I migliori Paesi dove crescere i propri Figli

Immaginate il vostro futuro intrecciato con quello del vostro partner. Dopo aver completato un percorso di istruzione e formazione venite catapultati insieme, da un giorno all’altro, in una realtà lavorativa, magari nella vostra città preferita.

Dopo qualche tempo, raggiunti un’età matura, pensiate che un letto matrimoniale sia troppo largo per due persone e di allargare quindi la vostra famiglia.

Ma quanto incide la realtà di un paese per crescere un figlio?

Il dubbio a questa domanda è stato sciolto dalla Wharton School dell’Università della Pennsylvania (Usa) che ogni anno stila, dal 2016, una classifica dei migliori paesi dove crescere il proprio pargolo.

Attraverso un campionamento in Europa, Asia, Africa, Americhe e Medio Oriente sono state analizzate 73 nazioni.

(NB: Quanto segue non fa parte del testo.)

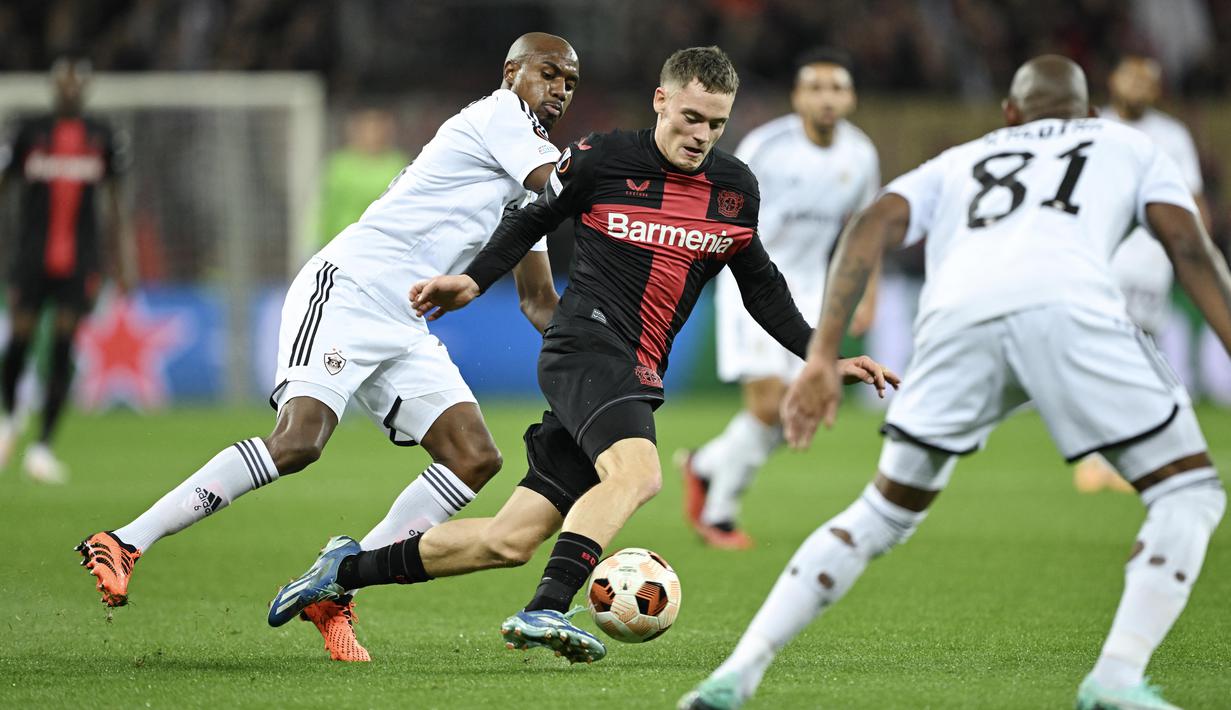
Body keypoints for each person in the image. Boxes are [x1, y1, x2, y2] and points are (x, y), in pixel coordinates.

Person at [267, 46, 896, 665]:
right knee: (639, 474)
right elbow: (529, 220)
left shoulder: (732, 190)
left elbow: (760, 283)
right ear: (661, 101)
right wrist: (475, 281)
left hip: (637, 367)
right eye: (690, 118)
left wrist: (821, 356)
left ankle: (343, 569)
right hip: (585, 345)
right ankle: (546, 608)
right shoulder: (603, 158)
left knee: (507, 539)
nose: (701, 135)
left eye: (716, 123)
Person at [679, 55, 1229, 710]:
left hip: (954, 319)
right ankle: (1114, 677)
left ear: (1009, 114)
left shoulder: (963, 158)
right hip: (1069, 306)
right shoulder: (1129, 143)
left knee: (881, 512)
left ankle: (734, 674)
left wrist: (822, 356)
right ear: (1087, 114)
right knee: (1187, 493)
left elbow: (870, 226)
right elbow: (1189, 248)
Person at [76, 33, 580, 663]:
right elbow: (562, 187)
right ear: (513, 72)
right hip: (348, 290)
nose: (559, 89)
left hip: (405, 320)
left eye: (569, 83)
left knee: (474, 456)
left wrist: (596, 350)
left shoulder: (536, 172)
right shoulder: (501, 117)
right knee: (299, 443)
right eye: (549, 74)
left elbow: (537, 299)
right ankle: (125, 540)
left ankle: (336, 584)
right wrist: (637, 182)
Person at [678, 48, 880, 549]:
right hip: (753, 281)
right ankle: (719, 514)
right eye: (815, 88)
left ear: (850, 97)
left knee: (800, 407)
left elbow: (865, 230)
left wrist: (869, 293)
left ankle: (706, 465)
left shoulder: (861, 155)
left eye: (836, 88)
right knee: (769, 404)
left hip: (814, 291)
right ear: (797, 97)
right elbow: (719, 205)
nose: (826, 99)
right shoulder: (768, 147)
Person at [1074, 54, 1213, 495]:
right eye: (1129, 75)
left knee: (1138, 353)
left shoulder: (1171, 135)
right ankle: (1102, 455)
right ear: (1112, 80)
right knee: (1104, 349)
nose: (1136, 85)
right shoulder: (1093, 130)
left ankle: (1127, 452)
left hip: (1151, 259)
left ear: (1157, 89)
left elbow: (1192, 201)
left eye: (1145, 79)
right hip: (1103, 256)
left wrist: (1199, 253)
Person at [0, 56, 134, 484]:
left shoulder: (102, 137)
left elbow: (114, 204)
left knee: (62, 346)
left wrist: (121, 263)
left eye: (77, 83)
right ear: (53, 86)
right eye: (64, 83)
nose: (70, 90)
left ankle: (42, 447)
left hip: (80, 261)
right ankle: (9, 419)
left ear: (87, 89)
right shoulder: (28, 132)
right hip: (31, 256)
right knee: (18, 341)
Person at [316, 108, 409, 248]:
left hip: (383, 241)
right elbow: (327, 206)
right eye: (367, 129)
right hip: (342, 239)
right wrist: (319, 240)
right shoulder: (340, 164)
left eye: (377, 129)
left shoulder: (397, 163)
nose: (372, 135)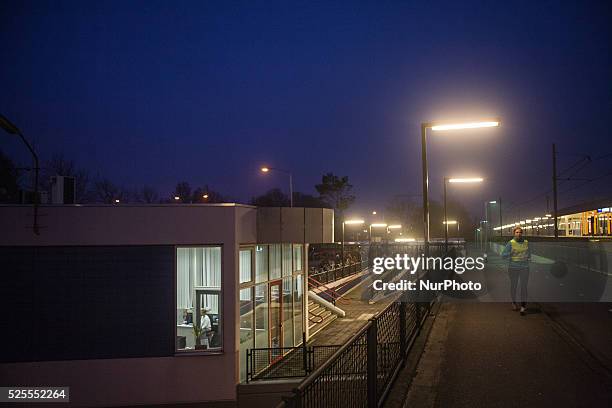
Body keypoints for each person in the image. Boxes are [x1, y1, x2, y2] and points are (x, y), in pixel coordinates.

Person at [501, 226, 531, 315]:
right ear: (514, 233)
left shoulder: (526, 242)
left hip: (525, 267)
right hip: (513, 268)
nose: (519, 234)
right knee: (514, 286)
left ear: (522, 233)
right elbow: (503, 256)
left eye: (520, 232)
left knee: (524, 287)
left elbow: (529, 253)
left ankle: (523, 306)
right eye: (517, 232)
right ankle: (514, 302)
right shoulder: (511, 243)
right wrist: (510, 253)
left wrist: (529, 257)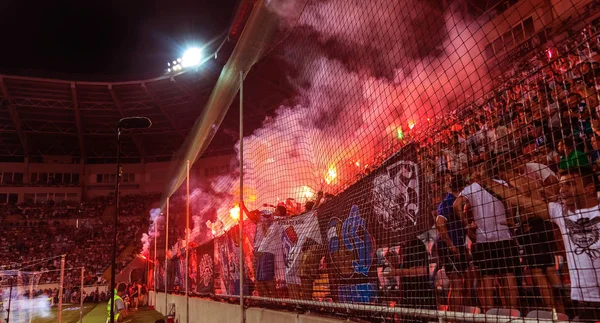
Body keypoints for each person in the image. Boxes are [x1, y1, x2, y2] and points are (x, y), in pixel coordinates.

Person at [484, 166, 600, 320]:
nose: (562, 190)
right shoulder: (561, 212)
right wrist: (486, 182)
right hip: (584, 298)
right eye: (561, 185)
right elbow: (519, 199)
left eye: (570, 184)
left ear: (590, 188)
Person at [435, 174, 469, 311]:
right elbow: (440, 224)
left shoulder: (458, 202)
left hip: (458, 245)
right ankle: (453, 317)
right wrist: (451, 246)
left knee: (464, 280)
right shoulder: (448, 202)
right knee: (456, 284)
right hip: (450, 247)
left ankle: (458, 313)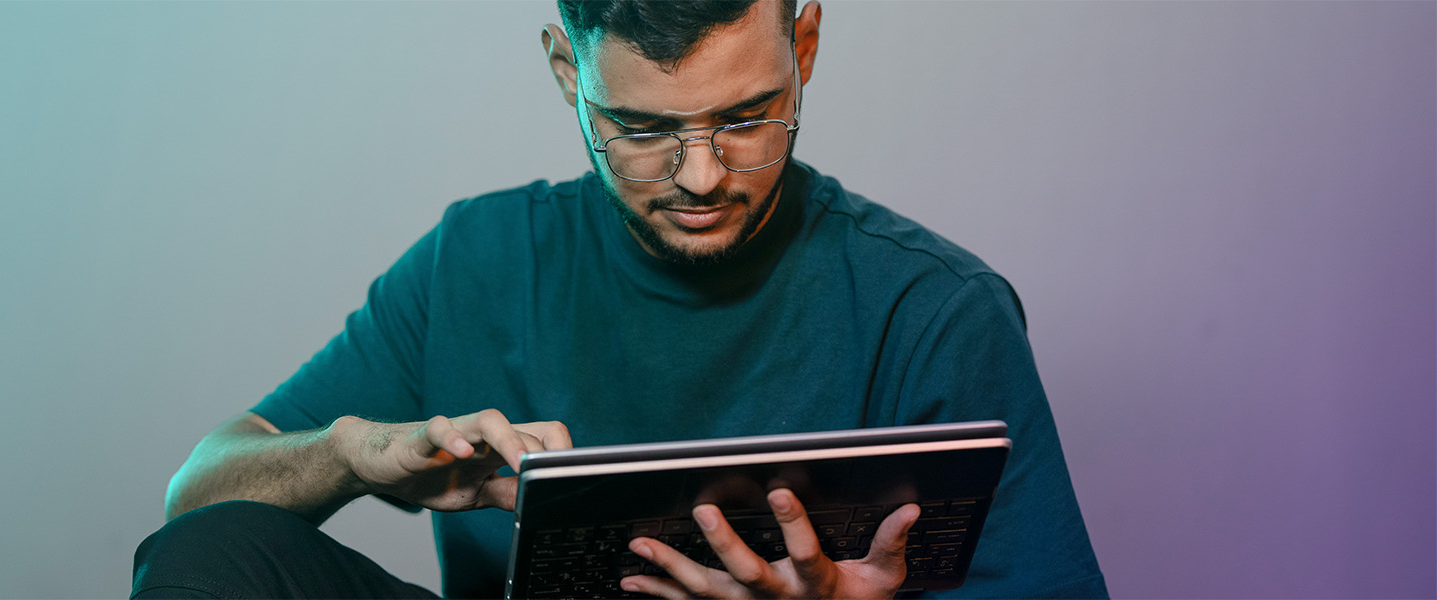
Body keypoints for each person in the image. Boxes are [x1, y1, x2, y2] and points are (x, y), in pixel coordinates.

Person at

Le valutazioni sono stati assegnati in base a parametri specifici: qualità e i costi dell’istruzione, la tutela dei diritti umani, la sicurezza dei cittadini, congedi per maternità e paternità, l’equità tra i sessi e l’ecosostenibilità.

Com’era prevedibile, i Paesi scandinavi sono i protagonisti assoluti di questa speciale classifica, con la Danimarca che conquista il primato, accompagnata sul podio da Svezia e Norvegia, seguiti da Canada e Paesi Bassi.

L’Italia occupa la sedicesima posizione, preceduta da Germania, Francia e Spagna.

Un risultato agrodolce, considerato anche il posizionamento di paesi come Stati Uniti d’America e Giappone, rispettivamente diciottesimi e diciannovesimi. Fanalini di coda sono il Kazakistan, seguito dal Libano, Guatemala, il Myanmar e l’Oman.